Let me show you how this works inside a client project.
I have a returning client, a couple who travelled with me to Botswana two years ago. Their project holds the consultation notes from that trip, the post-trip feedback where they told me what they loved and what they would change, and a new enquiry for a Southern Africa itinerary this year. I want to produce a proposal opening that demonstrates I remember them and have built this new trip around what I know.
The synthesis gives me a clear picture: they loved the mobile safari format, found the Okavango Delta camp too isolated for their taste, appreciated the birding opportunities David had, and Sarah mentioned wanting more time for photography on the next trip. Their new brief is for three weeks, combining the Western Cape with a safari component.
Look at what the proposal opening does. It references their previous trip specifically. It acknowledges what they loved and what this new itinerary does differently. It names the photographic opportunities that Sarah asked for and the birding element that worked so well for David.
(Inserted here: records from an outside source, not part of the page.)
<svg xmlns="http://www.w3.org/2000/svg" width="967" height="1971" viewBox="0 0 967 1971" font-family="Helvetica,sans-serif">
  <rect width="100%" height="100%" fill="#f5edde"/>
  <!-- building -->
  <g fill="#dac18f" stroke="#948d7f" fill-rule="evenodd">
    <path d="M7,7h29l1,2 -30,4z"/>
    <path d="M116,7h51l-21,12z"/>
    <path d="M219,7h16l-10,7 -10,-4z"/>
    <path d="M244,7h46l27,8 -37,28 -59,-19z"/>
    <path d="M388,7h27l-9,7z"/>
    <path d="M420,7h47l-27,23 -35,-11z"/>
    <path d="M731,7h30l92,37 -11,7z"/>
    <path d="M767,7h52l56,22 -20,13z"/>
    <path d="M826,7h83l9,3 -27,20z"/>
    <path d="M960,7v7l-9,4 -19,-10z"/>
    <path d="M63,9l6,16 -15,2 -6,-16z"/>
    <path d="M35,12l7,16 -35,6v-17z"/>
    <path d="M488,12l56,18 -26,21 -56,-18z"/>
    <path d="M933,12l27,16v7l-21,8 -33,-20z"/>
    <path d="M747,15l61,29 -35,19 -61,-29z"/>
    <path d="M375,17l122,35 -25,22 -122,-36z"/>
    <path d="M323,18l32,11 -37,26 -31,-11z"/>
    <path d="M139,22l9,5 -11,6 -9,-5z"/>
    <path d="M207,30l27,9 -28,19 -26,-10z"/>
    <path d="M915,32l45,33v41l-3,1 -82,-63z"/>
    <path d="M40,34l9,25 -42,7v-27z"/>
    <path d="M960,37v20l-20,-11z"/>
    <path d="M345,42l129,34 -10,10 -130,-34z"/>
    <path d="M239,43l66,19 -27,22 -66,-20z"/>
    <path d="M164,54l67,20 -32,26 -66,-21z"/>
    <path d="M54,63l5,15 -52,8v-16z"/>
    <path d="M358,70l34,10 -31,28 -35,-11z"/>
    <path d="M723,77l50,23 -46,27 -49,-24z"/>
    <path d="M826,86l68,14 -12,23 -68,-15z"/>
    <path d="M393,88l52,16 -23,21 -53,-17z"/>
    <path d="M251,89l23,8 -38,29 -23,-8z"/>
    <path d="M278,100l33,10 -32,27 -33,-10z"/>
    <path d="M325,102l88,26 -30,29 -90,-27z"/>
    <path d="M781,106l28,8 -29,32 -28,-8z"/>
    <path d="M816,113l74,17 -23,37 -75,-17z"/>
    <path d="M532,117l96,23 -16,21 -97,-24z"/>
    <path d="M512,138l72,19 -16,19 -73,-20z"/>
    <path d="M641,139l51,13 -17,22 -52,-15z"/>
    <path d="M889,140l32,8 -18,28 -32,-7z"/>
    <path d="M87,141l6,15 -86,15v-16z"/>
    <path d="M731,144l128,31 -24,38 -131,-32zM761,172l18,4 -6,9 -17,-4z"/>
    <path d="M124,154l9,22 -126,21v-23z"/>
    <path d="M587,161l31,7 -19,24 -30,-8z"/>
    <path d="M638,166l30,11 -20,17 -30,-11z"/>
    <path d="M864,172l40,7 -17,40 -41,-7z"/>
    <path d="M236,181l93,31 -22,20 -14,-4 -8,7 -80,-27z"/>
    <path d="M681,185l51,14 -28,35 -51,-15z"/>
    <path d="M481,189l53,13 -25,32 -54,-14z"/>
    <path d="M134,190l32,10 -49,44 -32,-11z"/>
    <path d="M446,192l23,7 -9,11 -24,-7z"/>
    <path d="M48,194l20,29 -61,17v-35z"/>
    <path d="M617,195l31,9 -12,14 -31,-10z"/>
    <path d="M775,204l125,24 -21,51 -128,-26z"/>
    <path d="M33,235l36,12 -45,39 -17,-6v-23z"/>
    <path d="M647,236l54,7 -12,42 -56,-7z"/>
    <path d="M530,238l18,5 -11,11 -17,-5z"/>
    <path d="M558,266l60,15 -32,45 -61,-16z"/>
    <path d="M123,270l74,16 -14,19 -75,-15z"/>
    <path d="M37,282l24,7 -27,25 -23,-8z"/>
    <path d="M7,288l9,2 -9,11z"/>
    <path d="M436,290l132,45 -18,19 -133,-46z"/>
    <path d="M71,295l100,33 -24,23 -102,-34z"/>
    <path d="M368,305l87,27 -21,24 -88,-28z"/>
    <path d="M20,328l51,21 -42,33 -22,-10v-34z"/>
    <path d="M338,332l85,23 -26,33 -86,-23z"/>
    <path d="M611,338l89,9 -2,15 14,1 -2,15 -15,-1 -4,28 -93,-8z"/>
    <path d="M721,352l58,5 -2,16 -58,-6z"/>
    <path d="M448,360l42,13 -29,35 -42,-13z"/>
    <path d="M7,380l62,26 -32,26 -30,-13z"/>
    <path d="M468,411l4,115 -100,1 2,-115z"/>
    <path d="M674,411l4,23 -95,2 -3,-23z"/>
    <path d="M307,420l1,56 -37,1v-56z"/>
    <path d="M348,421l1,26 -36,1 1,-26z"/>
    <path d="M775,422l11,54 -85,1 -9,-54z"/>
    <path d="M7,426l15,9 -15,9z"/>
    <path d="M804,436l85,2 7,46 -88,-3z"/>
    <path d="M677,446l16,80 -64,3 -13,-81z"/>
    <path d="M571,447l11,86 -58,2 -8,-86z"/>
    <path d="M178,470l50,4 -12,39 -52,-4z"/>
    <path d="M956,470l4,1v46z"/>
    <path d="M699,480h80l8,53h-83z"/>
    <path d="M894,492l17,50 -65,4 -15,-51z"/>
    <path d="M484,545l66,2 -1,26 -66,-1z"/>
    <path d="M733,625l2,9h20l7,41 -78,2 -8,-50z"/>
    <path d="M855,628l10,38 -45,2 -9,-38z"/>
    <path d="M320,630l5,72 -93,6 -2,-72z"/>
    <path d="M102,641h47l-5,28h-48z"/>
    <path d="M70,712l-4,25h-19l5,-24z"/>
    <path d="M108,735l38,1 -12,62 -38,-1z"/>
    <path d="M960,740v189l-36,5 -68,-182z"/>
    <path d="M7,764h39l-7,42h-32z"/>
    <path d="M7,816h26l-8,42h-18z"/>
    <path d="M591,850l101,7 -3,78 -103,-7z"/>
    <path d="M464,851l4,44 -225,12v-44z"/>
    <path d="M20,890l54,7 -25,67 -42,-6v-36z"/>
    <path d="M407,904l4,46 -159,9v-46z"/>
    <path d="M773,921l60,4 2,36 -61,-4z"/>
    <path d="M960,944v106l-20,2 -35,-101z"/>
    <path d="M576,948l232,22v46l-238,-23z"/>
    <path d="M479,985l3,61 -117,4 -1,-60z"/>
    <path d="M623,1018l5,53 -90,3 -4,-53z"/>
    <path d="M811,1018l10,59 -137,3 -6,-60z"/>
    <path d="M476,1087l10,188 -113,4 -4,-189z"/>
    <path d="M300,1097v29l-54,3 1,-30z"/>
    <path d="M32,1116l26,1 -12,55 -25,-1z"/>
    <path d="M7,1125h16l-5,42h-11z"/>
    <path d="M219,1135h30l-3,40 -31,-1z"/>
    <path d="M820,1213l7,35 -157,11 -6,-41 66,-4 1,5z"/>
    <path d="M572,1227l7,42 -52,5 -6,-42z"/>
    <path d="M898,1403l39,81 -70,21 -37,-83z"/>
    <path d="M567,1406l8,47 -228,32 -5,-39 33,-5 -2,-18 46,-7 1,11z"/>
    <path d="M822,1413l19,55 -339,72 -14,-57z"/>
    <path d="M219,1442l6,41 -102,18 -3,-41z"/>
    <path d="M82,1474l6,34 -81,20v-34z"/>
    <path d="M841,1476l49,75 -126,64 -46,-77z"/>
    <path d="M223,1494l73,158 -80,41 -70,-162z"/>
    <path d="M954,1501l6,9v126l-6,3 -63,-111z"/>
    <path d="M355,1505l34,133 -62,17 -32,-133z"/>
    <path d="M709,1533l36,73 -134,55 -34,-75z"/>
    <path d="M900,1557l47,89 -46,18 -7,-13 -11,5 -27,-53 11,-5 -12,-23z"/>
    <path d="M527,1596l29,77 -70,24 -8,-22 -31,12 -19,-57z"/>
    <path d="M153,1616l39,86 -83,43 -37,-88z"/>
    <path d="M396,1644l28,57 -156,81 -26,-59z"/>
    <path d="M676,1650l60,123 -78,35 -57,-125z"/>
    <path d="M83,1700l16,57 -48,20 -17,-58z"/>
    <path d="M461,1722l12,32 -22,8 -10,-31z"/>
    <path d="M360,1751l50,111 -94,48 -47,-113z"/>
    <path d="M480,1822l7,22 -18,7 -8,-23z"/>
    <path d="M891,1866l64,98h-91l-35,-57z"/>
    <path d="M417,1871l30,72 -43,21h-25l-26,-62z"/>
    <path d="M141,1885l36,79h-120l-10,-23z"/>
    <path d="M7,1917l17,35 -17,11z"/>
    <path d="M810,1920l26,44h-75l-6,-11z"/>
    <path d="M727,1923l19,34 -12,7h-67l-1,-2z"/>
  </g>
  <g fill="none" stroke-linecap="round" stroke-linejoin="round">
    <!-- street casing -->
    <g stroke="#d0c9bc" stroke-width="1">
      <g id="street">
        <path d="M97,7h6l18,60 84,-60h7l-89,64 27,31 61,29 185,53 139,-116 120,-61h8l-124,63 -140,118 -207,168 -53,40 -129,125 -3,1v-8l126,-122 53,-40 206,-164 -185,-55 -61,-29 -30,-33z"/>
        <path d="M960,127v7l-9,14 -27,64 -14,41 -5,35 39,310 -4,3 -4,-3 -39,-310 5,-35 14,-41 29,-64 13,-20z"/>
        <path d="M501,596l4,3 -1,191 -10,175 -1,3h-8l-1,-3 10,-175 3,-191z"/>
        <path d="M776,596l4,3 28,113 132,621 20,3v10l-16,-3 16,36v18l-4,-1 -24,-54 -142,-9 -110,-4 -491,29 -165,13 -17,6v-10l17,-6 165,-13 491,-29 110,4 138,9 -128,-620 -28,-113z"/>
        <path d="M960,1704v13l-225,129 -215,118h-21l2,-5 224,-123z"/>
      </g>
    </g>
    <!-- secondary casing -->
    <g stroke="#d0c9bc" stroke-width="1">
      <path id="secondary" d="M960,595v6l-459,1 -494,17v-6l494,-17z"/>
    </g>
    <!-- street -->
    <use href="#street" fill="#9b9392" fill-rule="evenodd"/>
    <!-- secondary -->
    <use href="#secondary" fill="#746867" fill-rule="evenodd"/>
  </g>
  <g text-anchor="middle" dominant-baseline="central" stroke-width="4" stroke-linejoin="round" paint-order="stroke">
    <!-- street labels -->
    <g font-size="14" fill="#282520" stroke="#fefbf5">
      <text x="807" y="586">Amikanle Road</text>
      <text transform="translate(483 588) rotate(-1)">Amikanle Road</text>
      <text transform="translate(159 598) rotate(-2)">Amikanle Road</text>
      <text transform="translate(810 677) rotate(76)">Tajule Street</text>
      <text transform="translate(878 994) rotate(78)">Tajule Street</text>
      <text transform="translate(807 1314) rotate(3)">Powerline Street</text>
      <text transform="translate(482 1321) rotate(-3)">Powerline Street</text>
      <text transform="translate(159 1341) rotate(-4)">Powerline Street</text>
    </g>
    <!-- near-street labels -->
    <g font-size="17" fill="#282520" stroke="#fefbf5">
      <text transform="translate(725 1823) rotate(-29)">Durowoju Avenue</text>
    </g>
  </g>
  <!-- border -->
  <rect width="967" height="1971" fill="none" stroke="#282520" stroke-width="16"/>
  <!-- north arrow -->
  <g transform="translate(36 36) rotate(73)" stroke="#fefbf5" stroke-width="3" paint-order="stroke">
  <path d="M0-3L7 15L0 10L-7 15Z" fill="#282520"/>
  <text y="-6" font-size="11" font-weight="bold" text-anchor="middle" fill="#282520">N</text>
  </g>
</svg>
None of that came from the tool’s own knowledge. All of it came from the client project, surfaced by the synthesis question and expressed in the proposal through the prompt framework.
That proposal opening would take me fifteen minutes to draft from memory. It took two minutes with the project doing the recall and the framework doing the structure. And the client reads it and feels exactly what I want them to feel: this advisor knows us, remembers us, and has built this trip for us specifically.